Holy crap. IBM really knows how to negotiate support contracts...

For reference: The z9 maxes out at 512G RAM and 54 CPUs. In a slightly apples/oranges-comparison you could buy the equivalent in pizza-boxes every month using just the above support-fee. With spare change.



And then there were the software licences and cost to develop software.

As a rule of thumb you could calculate those like: PC (1) - minis like e.g. AS400 (multiply by 10-50) - mainframe (multiply by 100+).

For example in the early days of MS there was an MS Excel running on IBM mainframes - US$200K per license and per year.

To top that when IBM, DEC e.a. where among the few providing such computing power (into the 1980s) and those companies that required such bang on a broad scale - banks, insurances, research institutions but particular banks with their need for many workstations as well - IBM did framework contracts forcing their mainframe customers to also buy their PCs as workstations often for many years.

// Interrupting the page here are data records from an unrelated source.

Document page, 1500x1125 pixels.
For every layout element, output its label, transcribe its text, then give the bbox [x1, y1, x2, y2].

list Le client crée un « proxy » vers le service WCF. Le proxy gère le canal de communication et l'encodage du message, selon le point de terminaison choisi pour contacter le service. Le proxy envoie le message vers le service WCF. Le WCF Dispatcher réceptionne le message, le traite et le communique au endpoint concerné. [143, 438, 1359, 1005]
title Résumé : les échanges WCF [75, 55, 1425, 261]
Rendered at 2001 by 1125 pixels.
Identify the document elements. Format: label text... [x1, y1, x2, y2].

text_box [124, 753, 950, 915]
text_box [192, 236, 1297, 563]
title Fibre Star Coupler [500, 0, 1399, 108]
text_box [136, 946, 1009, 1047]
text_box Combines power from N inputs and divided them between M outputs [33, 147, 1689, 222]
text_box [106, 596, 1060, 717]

That was one of the reasons why you found all those very expensive IBM PCs in banks - tens of thousand in each of the larger banks - while you could already buy no-name PCs for a fraction of the price. (A fully equipped PS/2 could easily cost the price of a small car and for development machines you could get up to a Mercedes S-class entry level price - by now prices of the PCs dropped to a fraction while the prices of the cars multiplied by 3-5)

An interesting example of how monopolies / oligopolies are created / kept alive / and it still takes many years in markets moving as fast as the IT industry until they die or loose the grip on their customers.

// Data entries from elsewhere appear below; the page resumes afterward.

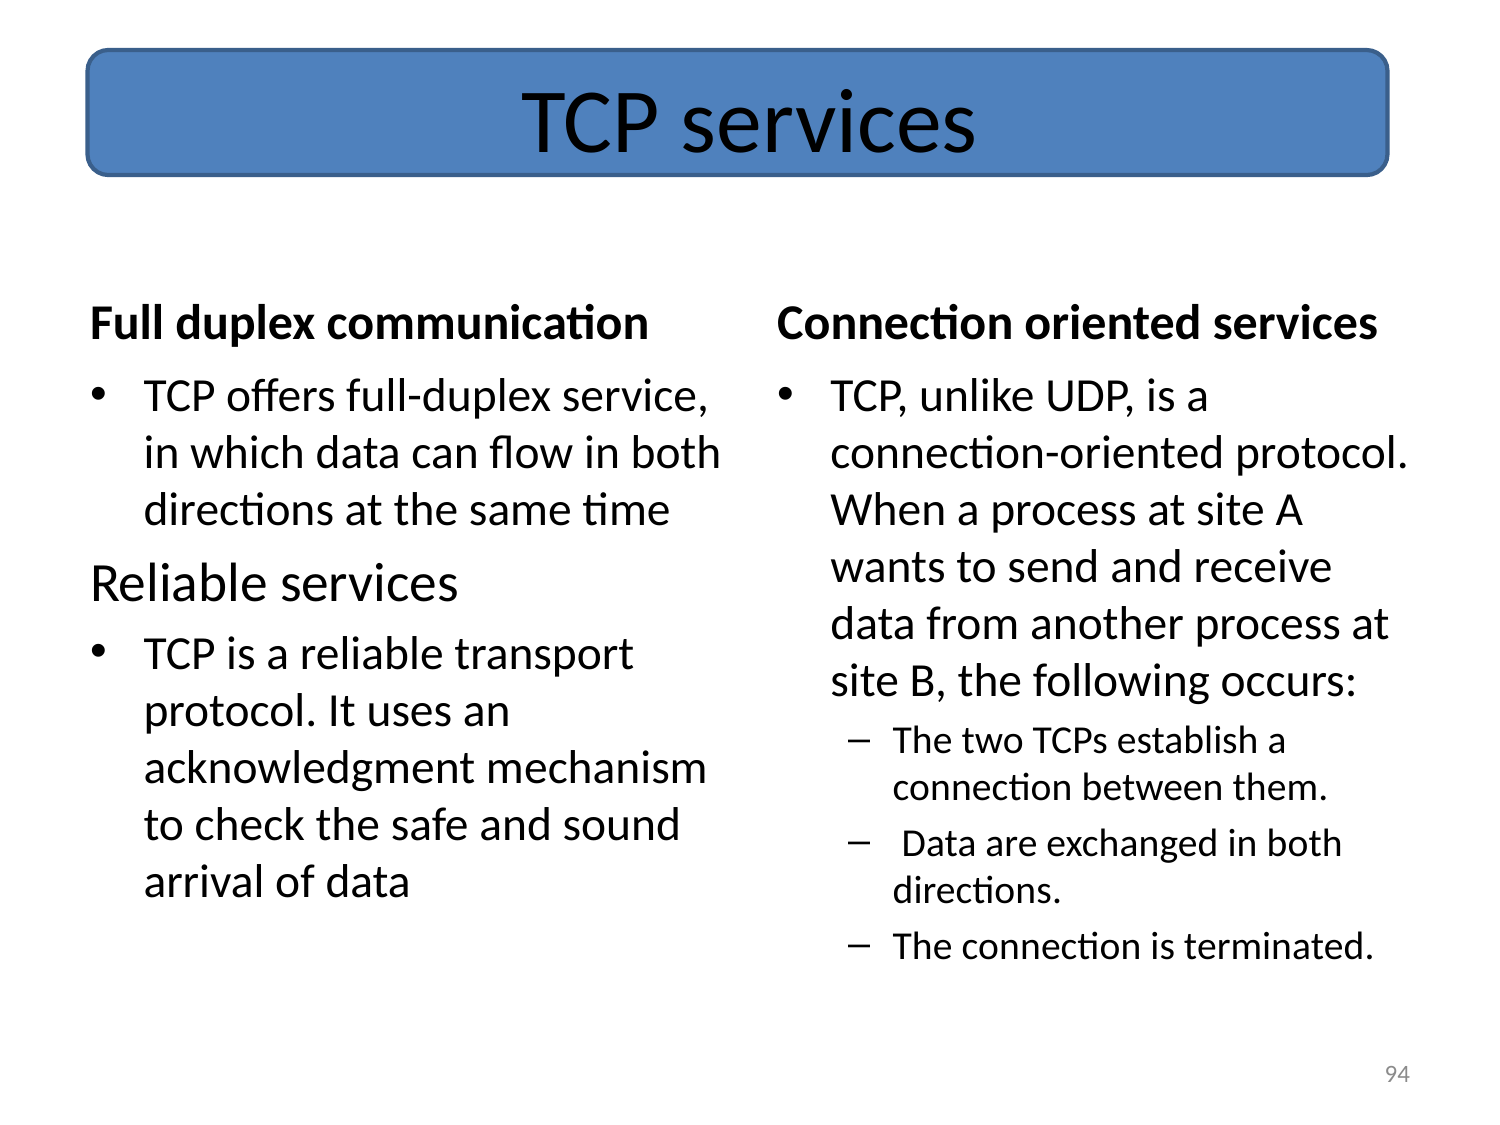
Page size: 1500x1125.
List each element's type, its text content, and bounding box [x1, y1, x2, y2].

list Connection oriented services [761, 251, 1425, 356]
list Full duplex communication [75, 251, 738, 356]
list TCP, unlike UDP, is a connection-oriented protocol. When a process at site A wants to send and receive data from another process at site B, the following occurs: The two TCPs establish a connection between them. Data are exchanged in both directions. The connection is terminated. [761, 356, 1425, 1005]
title TCP services [75, 45, 1425, 188]
slide_number 94 [1074, 1042, 1425, 1103]
list TCP offers full-duplex service, in which data can flow in both directions at the same time Reliable services TCP is a reliable transport protocol. It uses an acknowledgment mechanism to check the safe and sound arrival of data [75, 356, 738, 1005]
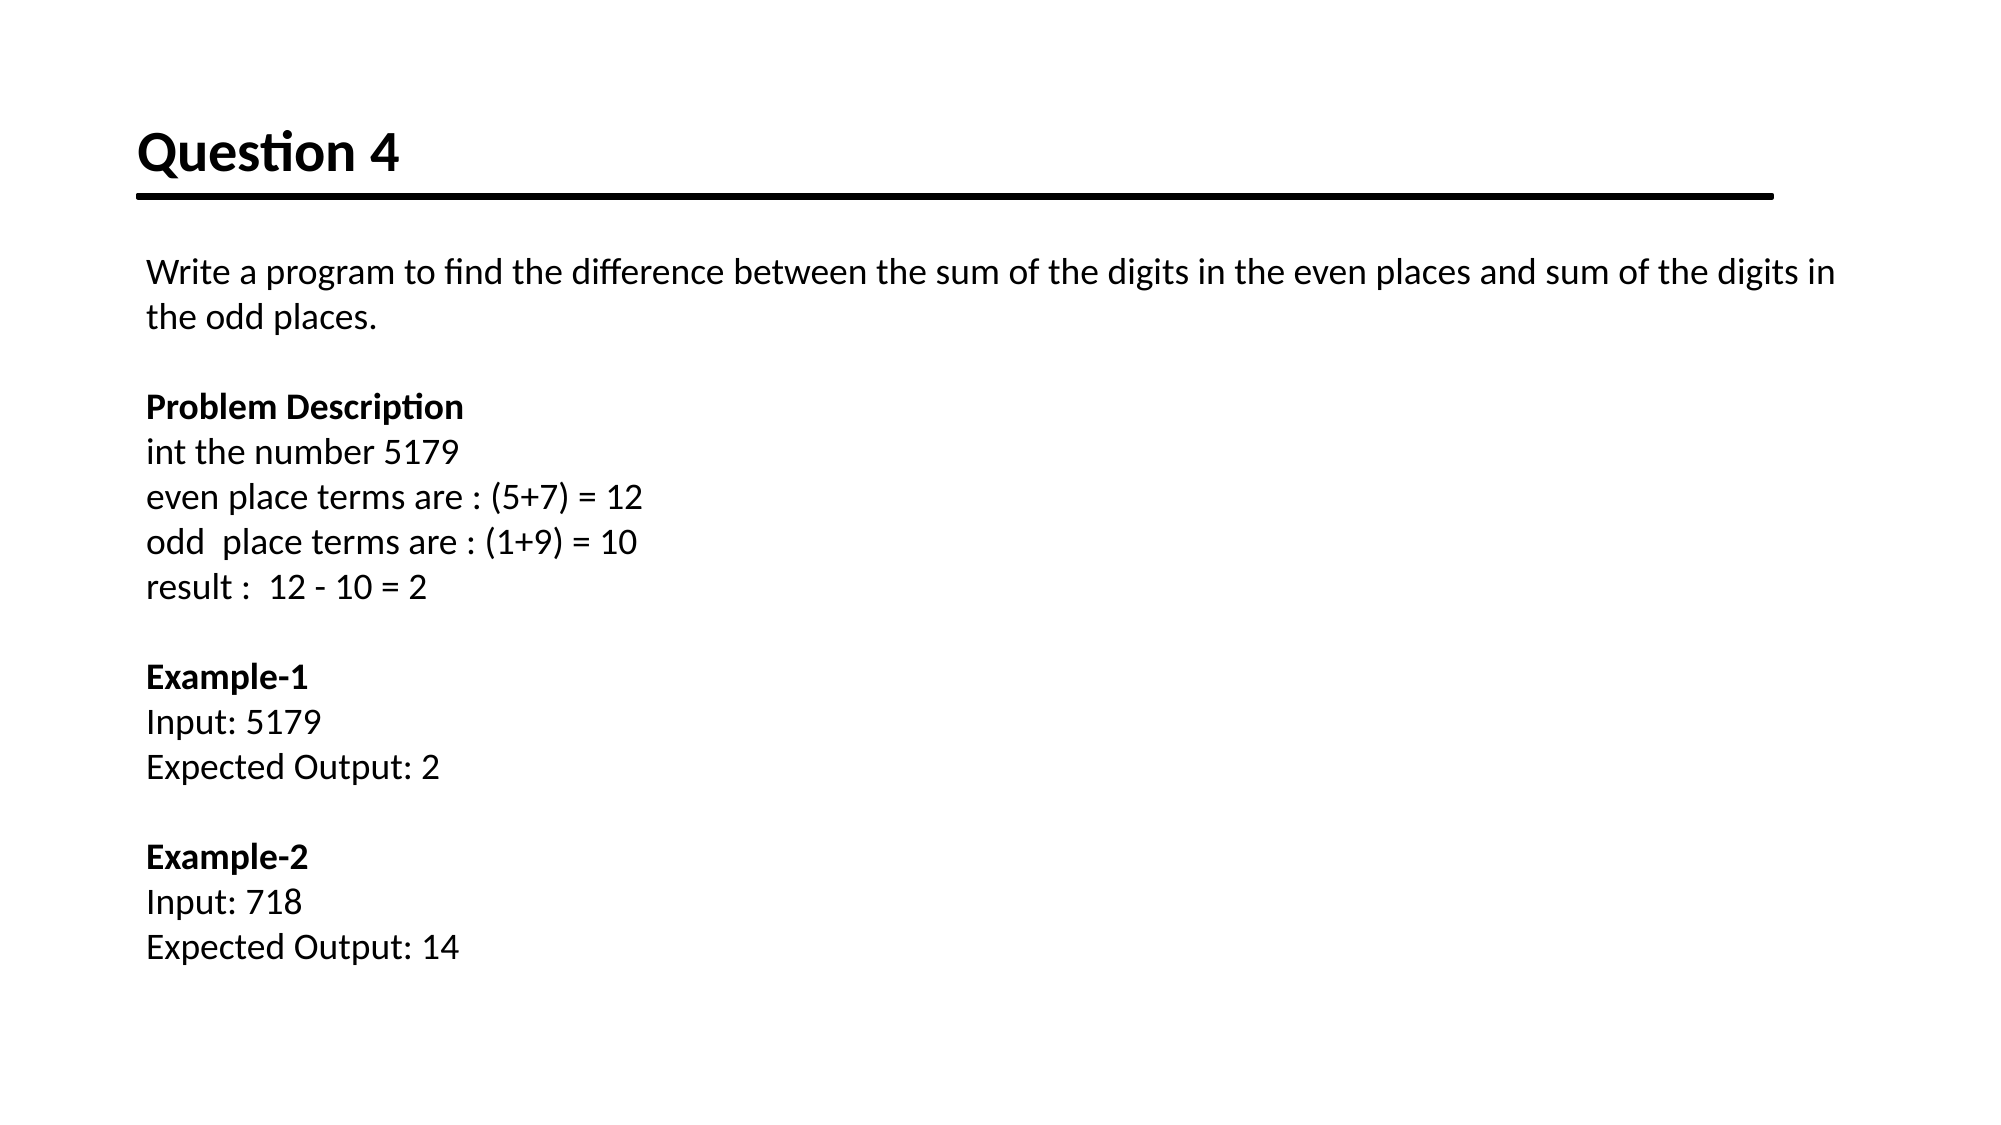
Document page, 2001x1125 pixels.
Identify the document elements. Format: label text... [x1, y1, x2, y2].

text_box Question 4 [137, 113, 519, 184]
text_box [137, 194, 1773, 198]
text_box Write a program to find the difference between the sum of the digits in the even places and sum of the digits in the odd places. Problem Description int the number 5179 even place terms are : (5+7) = 12 odd place terms are : (1+9) = 10 result : 12 - 10 = 2 Example-1 Input: 5179 Expected Output: 2 Example-2 Input: 718 Expected Output: 14 [138, 239, 1903, 975]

But then you'd have to reinvent mainframe reliability and IO capacity out of commodity hardware and software.

I'm not saying it's impossible. It's just hard. Maybe even US$ 700,000 hard ;-)


... And then spend the same again on fabric to support that much I/O. Supercomputers/clusters for compute, mainframes for IOPS.


"A supercomputer is way to turn a CPU bound problem into an IO bound problem" as the saying goes.


Well, sort of. That's why I said apples/oranges. Thing is, for that kind of money even a nice FC/IB-fabric is in the budget - perhaps only every 2 months then.

Of course there are latency tradeoffs, no idea what the z9 was used for. But no matter how you spin it, $700k/yr is one hell of a TCO for a piece of hardware that is almost 10 years old.


The z9 is about 6 years old at this point. At the time 512Gb RAM in pizza boxes simply didn't exist.